Ainsi que le remarque Paul Ricœur, les Récits et les Lois dans la tradition deutéronomique sont enchevêtrés, au principe des prescriptions de la Torah rattachées à des événements que rapportent, par exemple, le Lévitique ou le Livre des Rois. On est ici dans le temps d’une antériorité irrévocable, d’un ordre du monde toujours déjà donné, où le présent est ainsi nourri et augmenté par cet éternel passé qui fait le temps légendaire, épique ou classique. Tel est le temps du récit, jusque dans les grands romans.
Il n’y a pas que le récit. L’irruption du message prophétique opère une fracture dans la structure temporelle de la tradition. Le prophète vitupère contre un désordre qui contrarie de dessin de Dieu pour les hommes, de sorte que la prophétie consiste moins dans une prévision que dans la proclamation d’une rupture de l’ordre de l’alliance. Le prophète est cette « sentinelle de l’imminence » écrivait Ricœur, de l’imminence du terrible qui frappe à la porte. Le prophète rappelle des promesses oubliées, et fait resurgir une espérance première, une visée plus radicale que toutes les règles admises et vécues par le peuple comme une coutume, un modus vivendi. Et même quand le genre prophétique, virant à l’apocalypse, sort du monde, c’est pour libérer un potentiel d’espérance, révéler un au-delà de la finitude.
Les écrits sapientiaux, les Proverbes, Job, l’Ecclésiaste, s’attachent au temps ordinaire qui ne se raconte pas. Les fables et maximes de la vie quotidienne, qui se rapportent aux soins du quotidien, comme au soin du monde, loin de mépriser les petits arrangements du savoir-vivre, développent un sens du présent, celui de la solidarité, de la charité qui n’attend rien en retour. Elles véhiculent encore la sempiternelle plainte. Et si à chaque jour suffit sa peine, cette attitude peut aussi se convertir, dans celle de la louange et de la gratitude, de sorte que « le monde soit », dans l’aujourd’hui de l’hymne. On est ici dans la logique de la surabondance. Tout est simplement donné. À ne rien espérer tout est offert par surcroît.
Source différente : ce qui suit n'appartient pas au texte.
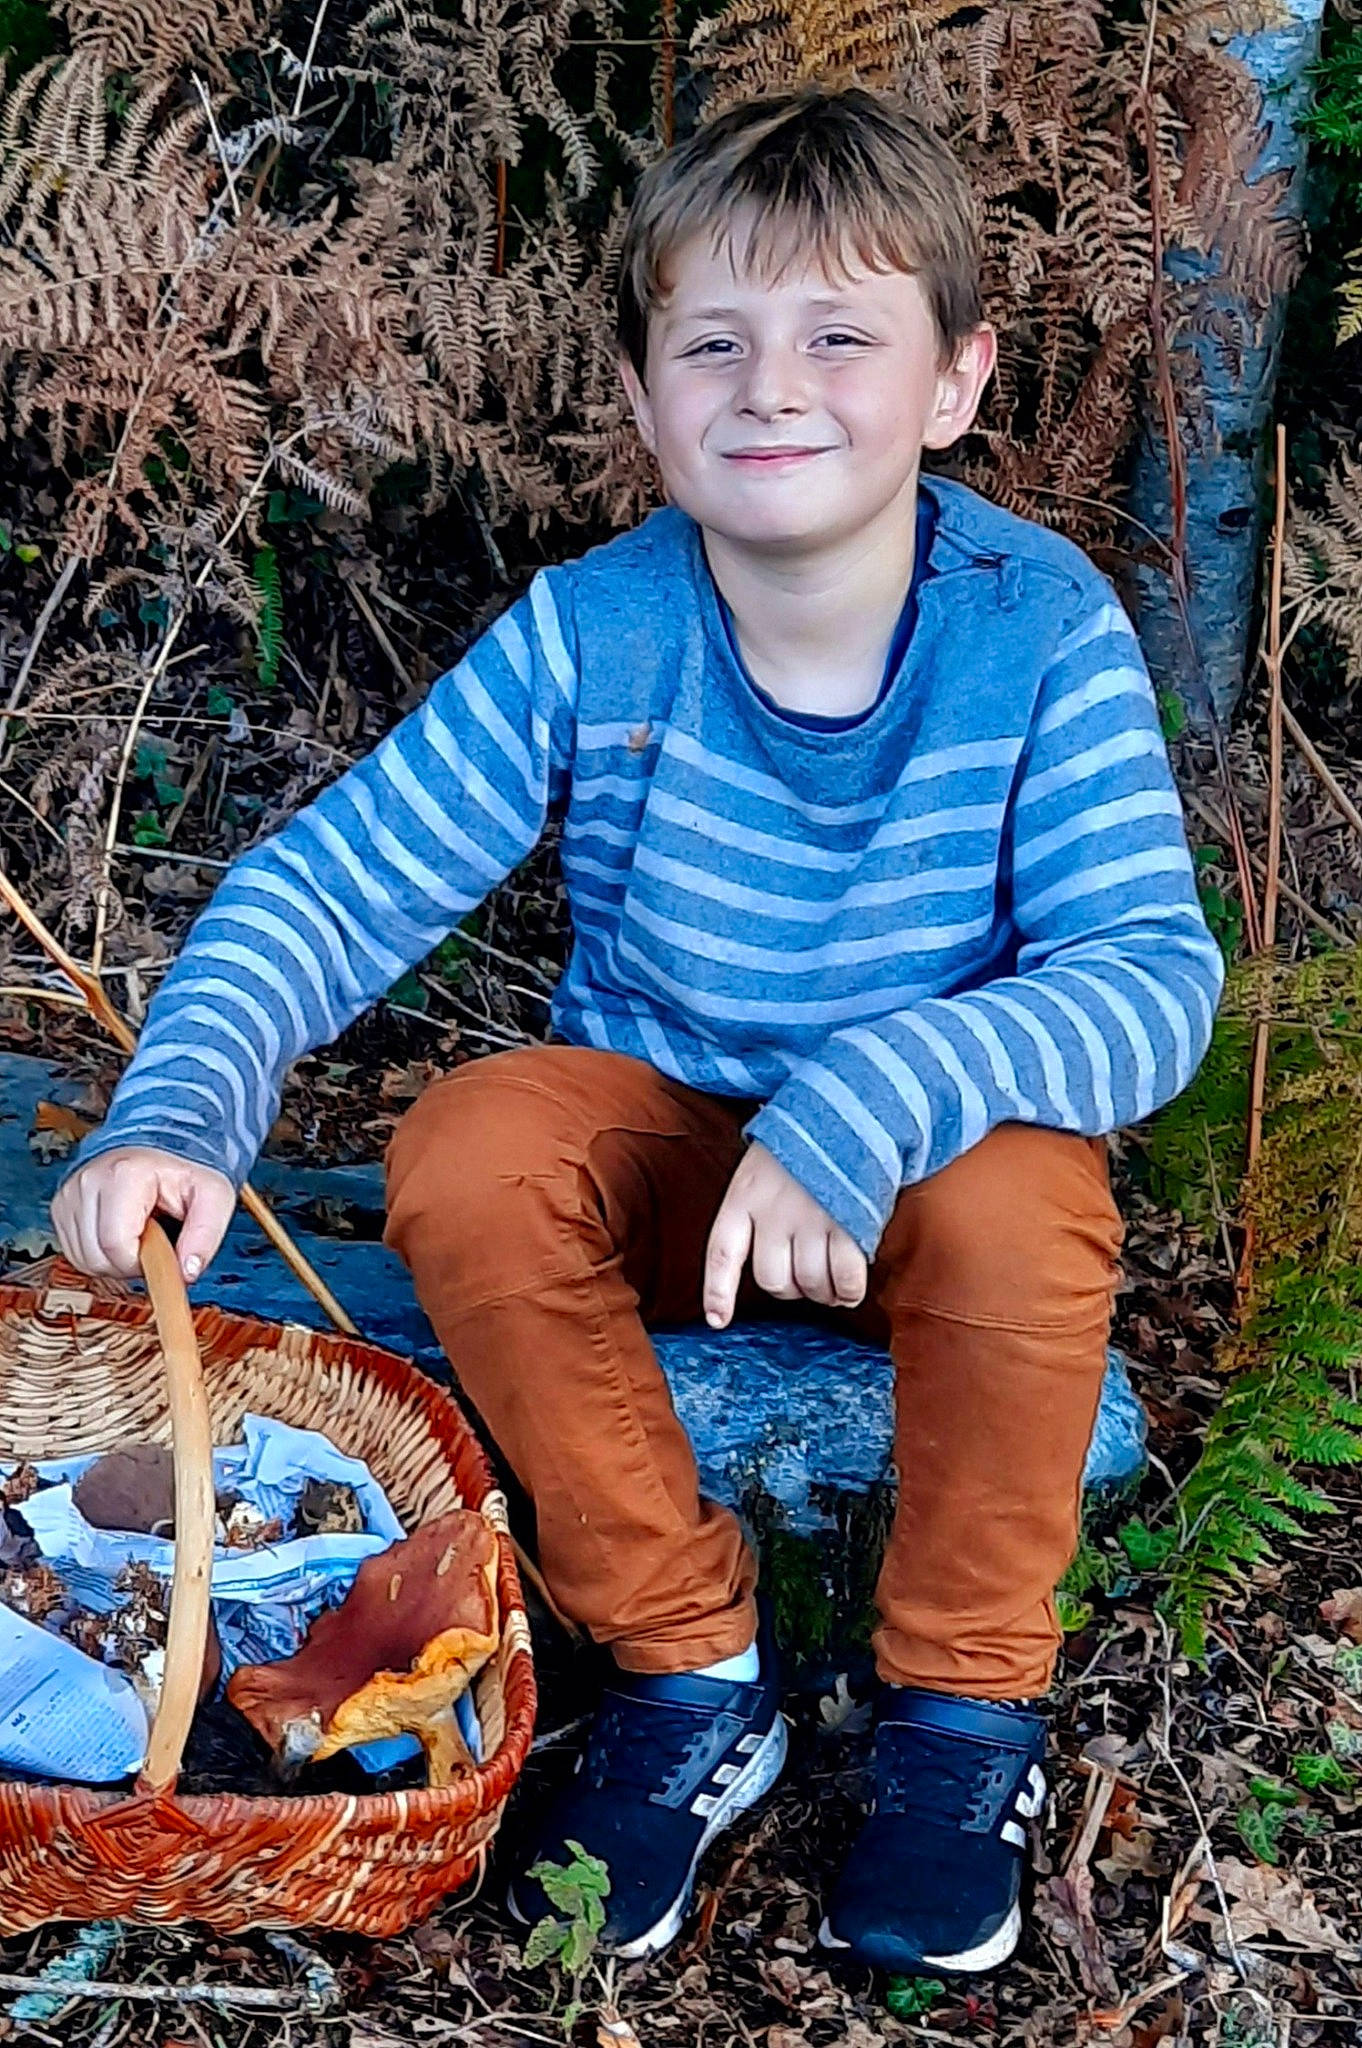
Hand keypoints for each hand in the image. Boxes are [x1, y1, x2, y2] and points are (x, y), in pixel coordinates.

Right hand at [52, 1147, 235, 1283]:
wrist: (162, 1148)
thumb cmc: (185, 1172)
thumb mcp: (213, 1198)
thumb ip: (206, 1235)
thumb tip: (187, 1272)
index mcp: (124, 1174)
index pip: (116, 1245)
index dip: (140, 1262)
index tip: (160, 1250)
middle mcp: (90, 1180)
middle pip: (96, 1257)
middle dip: (128, 1264)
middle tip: (152, 1242)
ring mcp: (71, 1193)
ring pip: (83, 1259)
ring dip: (112, 1261)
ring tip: (137, 1236)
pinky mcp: (62, 1206)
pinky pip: (74, 1253)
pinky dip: (98, 1254)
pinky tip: (119, 1235)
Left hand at [703, 1141, 867, 1330]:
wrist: (851, 1108)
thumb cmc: (805, 1146)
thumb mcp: (762, 1167)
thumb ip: (756, 1208)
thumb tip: (773, 1263)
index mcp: (744, 1195)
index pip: (722, 1252)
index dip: (718, 1291)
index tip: (718, 1321)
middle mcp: (773, 1211)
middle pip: (774, 1281)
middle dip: (792, 1290)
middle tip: (806, 1280)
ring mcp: (811, 1218)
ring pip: (810, 1284)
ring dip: (823, 1293)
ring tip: (832, 1285)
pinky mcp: (850, 1222)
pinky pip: (846, 1277)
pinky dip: (849, 1290)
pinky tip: (851, 1288)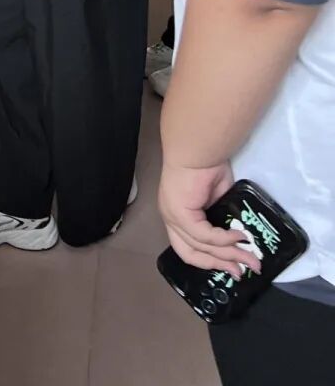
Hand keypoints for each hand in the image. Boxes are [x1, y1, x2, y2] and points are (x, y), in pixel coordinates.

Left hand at [158, 161, 256, 277]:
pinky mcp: (180, 214)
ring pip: (201, 247)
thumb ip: (220, 219)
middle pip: (190, 254)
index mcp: (176, 215)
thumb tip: (236, 240)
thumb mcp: (215, 199)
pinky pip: (204, 236)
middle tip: (243, 271)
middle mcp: (170, 218)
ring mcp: (172, 217)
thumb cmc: (205, 166)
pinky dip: (224, 240)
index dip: (210, 261)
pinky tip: (240, 238)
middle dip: (219, 264)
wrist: (197, 148)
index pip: (188, 249)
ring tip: (250, 258)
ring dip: (228, 254)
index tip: (232, 268)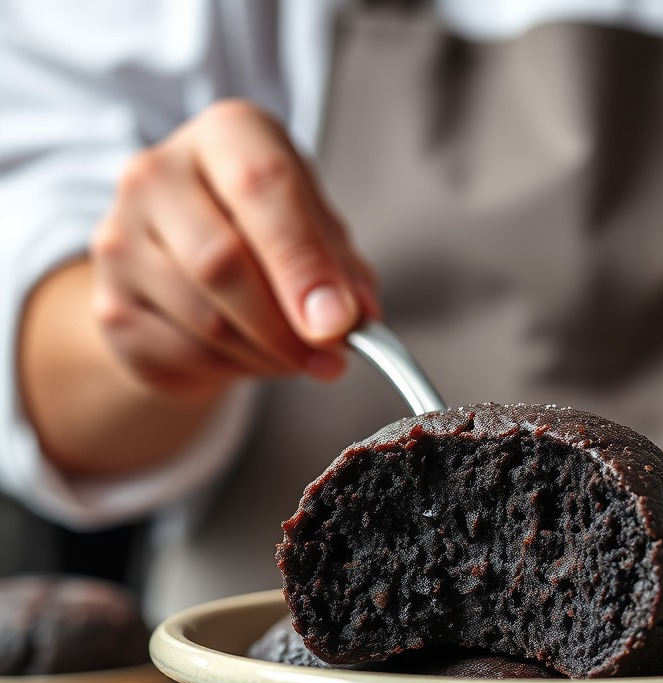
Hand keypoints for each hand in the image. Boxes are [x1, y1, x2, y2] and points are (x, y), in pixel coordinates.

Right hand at [90, 99, 378, 399]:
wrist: (190, 272)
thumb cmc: (267, 241)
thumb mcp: (318, 235)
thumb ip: (341, 270)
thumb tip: (354, 316)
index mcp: (226, 135)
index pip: (263, 187)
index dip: (304, 262)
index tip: (339, 321)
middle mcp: (158, 173)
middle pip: (222, 262)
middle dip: (288, 326)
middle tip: (332, 356)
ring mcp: (121, 239)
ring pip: (207, 321)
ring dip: (270, 355)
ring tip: (299, 357)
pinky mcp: (112, 306)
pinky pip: (186, 355)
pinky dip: (236, 370)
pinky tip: (253, 358)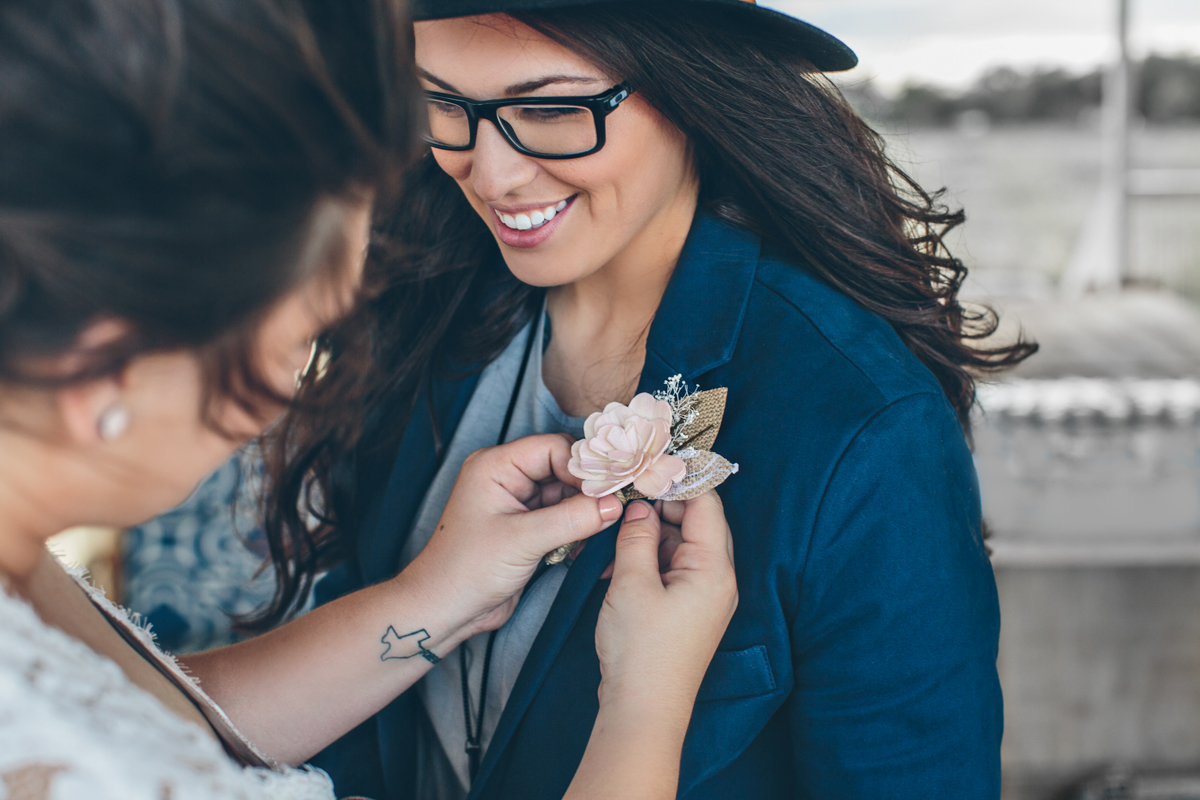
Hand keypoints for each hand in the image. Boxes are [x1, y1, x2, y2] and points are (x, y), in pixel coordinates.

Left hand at [403, 433, 623, 640]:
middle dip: (589, 490)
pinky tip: (586, 544)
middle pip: (563, 469)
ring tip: (602, 529)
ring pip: (566, 494)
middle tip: (615, 508)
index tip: (610, 491)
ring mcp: (517, 503)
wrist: (445, 610)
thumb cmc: (466, 570)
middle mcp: (506, 477)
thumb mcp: (523, 541)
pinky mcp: (526, 527)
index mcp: (496, 465)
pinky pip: (562, 516)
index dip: (584, 468)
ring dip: (585, 512)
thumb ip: (572, 519)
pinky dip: (577, 528)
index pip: (554, 448)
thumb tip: (614, 504)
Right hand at [595, 492, 737, 714]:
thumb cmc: (641, 651)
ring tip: (615, 537)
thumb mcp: (631, 583)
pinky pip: (674, 569)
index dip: (677, 480)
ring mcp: (706, 596)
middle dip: (661, 507)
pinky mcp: (689, 611)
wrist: (643, 710)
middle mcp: (718, 579)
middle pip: (696, 522)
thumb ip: (636, 537)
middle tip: (625, 498)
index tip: (645, 467)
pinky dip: (649, 560)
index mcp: (714, 568)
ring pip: (681, 545)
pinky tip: (617, 564)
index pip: (706, 503)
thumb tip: (640, 507)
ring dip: (650, 535)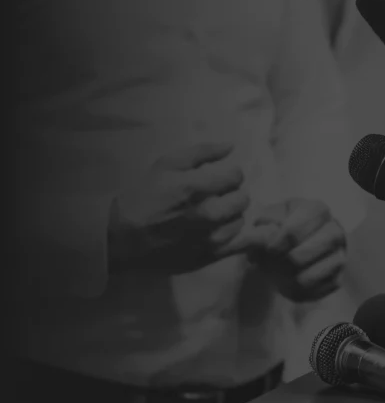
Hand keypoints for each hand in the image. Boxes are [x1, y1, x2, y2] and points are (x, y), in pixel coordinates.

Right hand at [108, 142, 250, 273]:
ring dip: (232, 215)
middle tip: (219, 196)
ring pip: (240, 221)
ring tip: (216, 214)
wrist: (122, 239)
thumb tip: (230, 146)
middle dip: (233, 194)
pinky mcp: (211, 256)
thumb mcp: (166, 165)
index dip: (230, 174)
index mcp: (198, 187)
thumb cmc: (142, 197)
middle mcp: (211, 213)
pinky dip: (237, 235)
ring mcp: (213, 238)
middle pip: (243, 199)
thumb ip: (201, 153)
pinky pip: (240, 244)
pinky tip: (224, 230)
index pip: (236, 176)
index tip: (221, 178)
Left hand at [250, 198, 346, 302]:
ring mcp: (339, 257)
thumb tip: (243, 243)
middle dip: (277, 263)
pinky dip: (295, 291)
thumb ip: (258, 228)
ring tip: (278, 272)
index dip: (273, 244)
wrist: (302, 240)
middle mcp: (334, 232)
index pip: (292, 232)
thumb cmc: (284, 225)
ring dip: (285, 279)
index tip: (266, 250)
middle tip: (270, 261)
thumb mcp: (269, 219)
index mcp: (317, 210)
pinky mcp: (337, 279)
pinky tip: (290, 280)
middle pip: (298, 257)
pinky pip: (311, 292)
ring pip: (306, 278)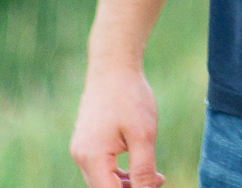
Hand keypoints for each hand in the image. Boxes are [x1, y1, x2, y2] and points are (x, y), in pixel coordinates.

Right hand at [69, 64, 164, 187]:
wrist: (113, 66)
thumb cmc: (130, 97)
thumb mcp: (144, 135)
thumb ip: (144, 170)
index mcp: (92, 157)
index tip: (154, 186)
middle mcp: (81, 156)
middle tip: (160, 180)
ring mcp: (81, 149)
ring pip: (103, 180)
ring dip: (127, 183)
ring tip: (156, 176)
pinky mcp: (86, 142)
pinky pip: (101, 167)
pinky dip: (119, 171)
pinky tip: (140, 166)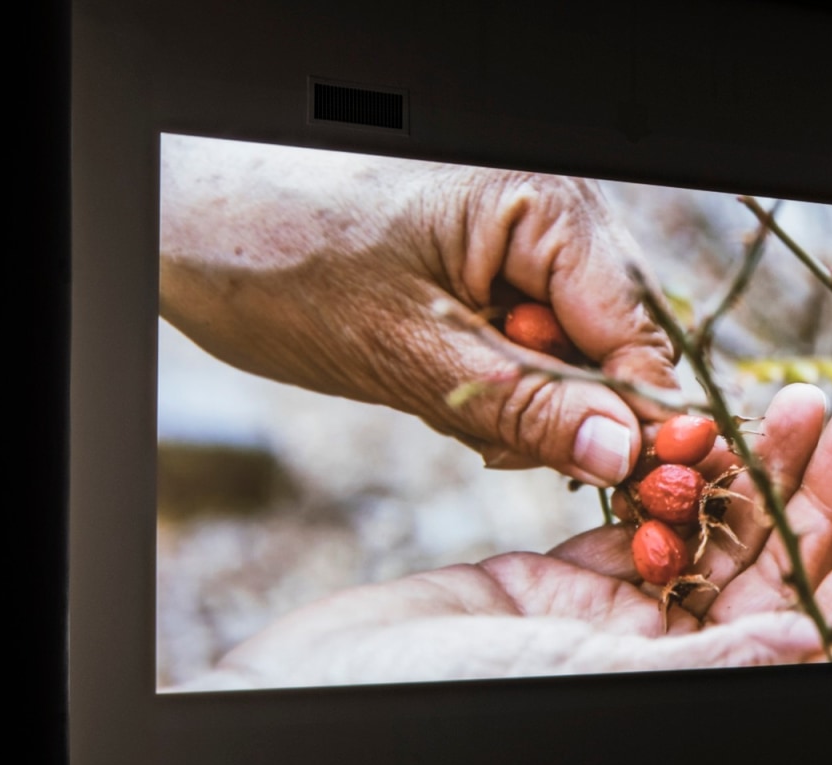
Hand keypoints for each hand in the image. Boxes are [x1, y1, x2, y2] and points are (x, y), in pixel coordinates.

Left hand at [159, 137, 678, 485]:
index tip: (644, 490)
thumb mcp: (407, 352)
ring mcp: (520, 246)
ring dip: (523, 405)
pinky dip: (495, 388)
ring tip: (442, 396)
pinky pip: (529, 351)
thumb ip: (525, 406)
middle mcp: (547, 218)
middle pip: (614, 346)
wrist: (186, 226)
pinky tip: (439, 386)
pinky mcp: (491, 275)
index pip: (636, 328)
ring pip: (572, 358)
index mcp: (542, 207)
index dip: (643, 416)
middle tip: (495, 439)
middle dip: (566, 411)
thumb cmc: (279, 260)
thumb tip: (622, 453)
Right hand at [183, 385, 831, 688]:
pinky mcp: (563, 580)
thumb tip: (813, 642)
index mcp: (686, 693)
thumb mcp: (585, 683)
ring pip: (711, 538)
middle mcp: (663, 663)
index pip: (805, 635)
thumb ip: (702, 663)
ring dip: (756, 472)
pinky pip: (641, 518)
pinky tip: (705, 424)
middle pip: (767, 574)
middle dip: (814, 497)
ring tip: (791, 403)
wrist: (316, 691)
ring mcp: (614, 621)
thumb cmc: (434, 704)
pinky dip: (677, 469)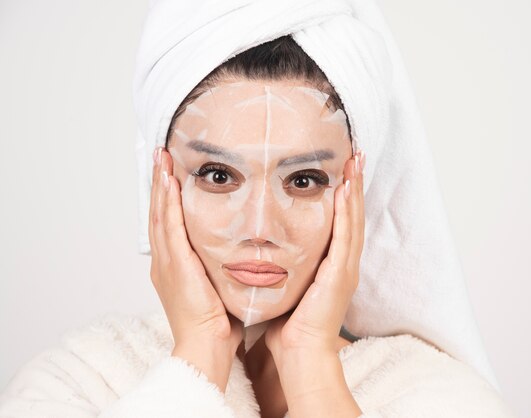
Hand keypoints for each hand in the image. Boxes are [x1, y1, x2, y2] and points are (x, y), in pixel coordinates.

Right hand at [149, 147, 242, 390]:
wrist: (206, 347)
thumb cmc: (218, 323)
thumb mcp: (219, 286)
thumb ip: (222, 265)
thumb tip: (242, 250)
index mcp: (174, 267)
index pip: (169, 223)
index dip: (168, 197)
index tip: (171, 173)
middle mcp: (165, 262)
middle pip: (159, 213)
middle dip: (160, 183)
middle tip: (161, 156)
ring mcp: (167, 263)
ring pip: (160, 215)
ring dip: (161, 185)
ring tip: (162, 159)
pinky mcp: (175, 265)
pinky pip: (170, 227)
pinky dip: (168, 203)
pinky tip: (170, 182)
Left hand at [264, 149, 365, 417]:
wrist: (300, 351)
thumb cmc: (291, 322)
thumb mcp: (290, 284)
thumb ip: (286, 263)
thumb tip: (264, 247)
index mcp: (333, 264)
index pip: (341, 221)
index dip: (344, 194)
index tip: (342, 168)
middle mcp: (344, 262)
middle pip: (352, 215)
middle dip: (355, 183)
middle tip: (355, 154)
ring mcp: (346, 267)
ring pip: (353, 220)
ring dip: (355, 189)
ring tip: (355, 161)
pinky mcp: (340, 274)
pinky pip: (345, 236)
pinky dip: (347, 212)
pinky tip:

Le récit, la promesse, le pardon, chacun de ces genres déploie une manière spécifique de moduler le temps, chacun de ces genres à son rythme. Dans un temps où la synchronisation obligée de nos vies risque d’aplatir les temps, de le dissoudre dans nos agendas encombrés, la diversité des textes bibliques brise nos cadres temporels, « nous ouvre un temps feuilleté » (Olivier Abel). La lecture suspend notre temps ordinaire pour ouvrir en nous d’autres temporalités. Elle désoriente notre subjectivité ordinaire pour nous donner un temps élargi, d’autres manières d’être nous-mêmes. « Se comprendre, c’est se comprendre devant un texte et recevoir de lui les conditions d’un soi autre que le moi qui vient à la lecture » (1).
Gérard Leroy, le 27 juillet 2023
1) cf. Paul Ricœur, Temps et Récit ; et Penser la Bible, Le Seuil.